Of course, the trigger for this article is the Wall Street Journal report that Nintendo is doubling its production for the next financial year, which is 1st April 2017 to 31st March 2018. The report - on which Nintendo declined to comment - states that the production target is a jump from eight million to 16 million; we'll know for certain when Nintendo's financial reports are published on 27th April. So, what does this mean, if that report is accurate?

Well, a production run of eight million would have been the ultra conservative, safe Nintendo we were worried about - even shifting all those units would bring numbers considered poor for 3DS in a low period within its first five years. When the 3DS sold 6.79 million units in 2015 / 2016 that was considered a bad year and a sign of the end times for the handheld. To have originally targeted numbers not much above that in Switch's first full year would have been a worrying state of affairs.
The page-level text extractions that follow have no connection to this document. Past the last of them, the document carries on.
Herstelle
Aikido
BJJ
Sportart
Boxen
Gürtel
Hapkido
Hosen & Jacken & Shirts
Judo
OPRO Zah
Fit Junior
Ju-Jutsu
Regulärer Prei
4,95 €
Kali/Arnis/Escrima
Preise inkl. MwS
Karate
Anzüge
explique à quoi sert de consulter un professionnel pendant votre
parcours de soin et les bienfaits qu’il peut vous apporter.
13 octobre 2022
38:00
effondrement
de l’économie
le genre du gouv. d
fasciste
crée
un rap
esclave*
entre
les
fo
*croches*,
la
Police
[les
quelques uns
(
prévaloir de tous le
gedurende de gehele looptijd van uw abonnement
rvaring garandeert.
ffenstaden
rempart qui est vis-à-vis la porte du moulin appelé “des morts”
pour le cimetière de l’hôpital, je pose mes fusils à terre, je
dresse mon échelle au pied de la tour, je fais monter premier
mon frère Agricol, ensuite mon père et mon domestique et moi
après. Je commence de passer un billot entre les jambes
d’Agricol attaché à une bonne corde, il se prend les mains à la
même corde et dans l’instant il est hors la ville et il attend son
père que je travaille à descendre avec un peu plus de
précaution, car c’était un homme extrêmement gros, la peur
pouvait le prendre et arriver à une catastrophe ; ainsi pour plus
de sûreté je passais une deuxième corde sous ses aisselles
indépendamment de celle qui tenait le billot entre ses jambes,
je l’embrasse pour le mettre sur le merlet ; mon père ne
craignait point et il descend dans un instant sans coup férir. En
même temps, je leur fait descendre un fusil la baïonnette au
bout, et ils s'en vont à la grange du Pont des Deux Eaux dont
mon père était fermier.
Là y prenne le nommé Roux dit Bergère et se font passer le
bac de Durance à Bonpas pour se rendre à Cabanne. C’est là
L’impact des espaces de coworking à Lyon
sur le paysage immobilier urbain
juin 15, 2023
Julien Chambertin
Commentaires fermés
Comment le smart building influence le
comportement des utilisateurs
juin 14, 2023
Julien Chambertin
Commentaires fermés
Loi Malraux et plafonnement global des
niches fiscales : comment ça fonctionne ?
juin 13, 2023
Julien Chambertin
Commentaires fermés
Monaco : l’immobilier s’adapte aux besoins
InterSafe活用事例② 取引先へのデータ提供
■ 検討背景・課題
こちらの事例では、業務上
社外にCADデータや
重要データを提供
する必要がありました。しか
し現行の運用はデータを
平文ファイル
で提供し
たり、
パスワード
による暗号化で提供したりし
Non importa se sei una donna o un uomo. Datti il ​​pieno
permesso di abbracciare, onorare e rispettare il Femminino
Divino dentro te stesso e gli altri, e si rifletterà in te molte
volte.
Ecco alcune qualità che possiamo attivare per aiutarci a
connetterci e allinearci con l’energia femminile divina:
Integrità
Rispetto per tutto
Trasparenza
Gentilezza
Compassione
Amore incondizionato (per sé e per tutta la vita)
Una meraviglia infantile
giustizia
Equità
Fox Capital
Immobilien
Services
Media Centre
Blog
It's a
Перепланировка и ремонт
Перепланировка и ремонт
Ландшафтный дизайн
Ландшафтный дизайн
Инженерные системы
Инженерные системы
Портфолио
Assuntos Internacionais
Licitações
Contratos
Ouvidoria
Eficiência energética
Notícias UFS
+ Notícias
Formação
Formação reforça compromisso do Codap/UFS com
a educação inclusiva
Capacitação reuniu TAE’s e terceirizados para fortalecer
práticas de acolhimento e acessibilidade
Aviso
Of course, making 16 million systems wouldn't mean an expectation that every one of them is then sold, but it would certainly show a degree of intent and confidence in demand. With the aforementioned Mario Kart 8 Deluxe, Splatoon 2 and Super Mario Odyssey among tentpole releases, and others like ARMS and Fire Emblem Warriors also in the mix (the latter also on New 3DS), there are major releases on the way in 2017. We haven't mentioned some of the tempting third-party games and, of course, Nintendo will have more surprises on the way.

One of the more exasperating aspects of some online responses to the January reveal event for the system was an assumption some made that Nintendo showed all of its cards. There'll clearly be more surprises on the way, including some for 2017. What'll be interesting is whether this reported boost in expectations from Nintendo is not only in relation to the system's solid sales start, but renewed focus on development of major projects for the coming financial year. That aforementioned hybrid status of the system is a huge opportunity, as games catered to home consoles and portables are feasibly both on the table. Animal Crossing is one IP that seems to suit portable gaming well, despite its home gaming heritage. A big franchise that could be huge, of course, is Pokémon.

Rumours with some solidity in the past have suggested the next 'main' game in this gen of Pokémon will arrive on Switch, the familiar 'third' entry to follow on from Pokémon Sun and Moon. If Nintendo needs something of a megaton nature for E3 or another event of its choosing, that would surely be it, a full-fat main-series Pokémon game playable on the go but also easily enjoyed in lovely HD on the TV. Spin-off Pokémon games on home consoles don't often get close to the sales success of the portable entries, so a true hybrid main release would be a game changer.

Unless it was a dual release with 3DS - the success of the Switch version would no doubt be affected by that...

Ultimately, we'll see in late April how serious Nintendo is about giving the Switch a successful first year. Big sales would give confidence and attract more third-parties, which in turn could attract more gamers. As we've seen in the contrasting fortunes of 3DS and Wii U, multiple factors come into play, but momentum and the perception of a system being a sales success are vital.

Nintendo may as well bet big, though. It has the money and IPs to take a gamble, and the pay-off could be well worth the effort.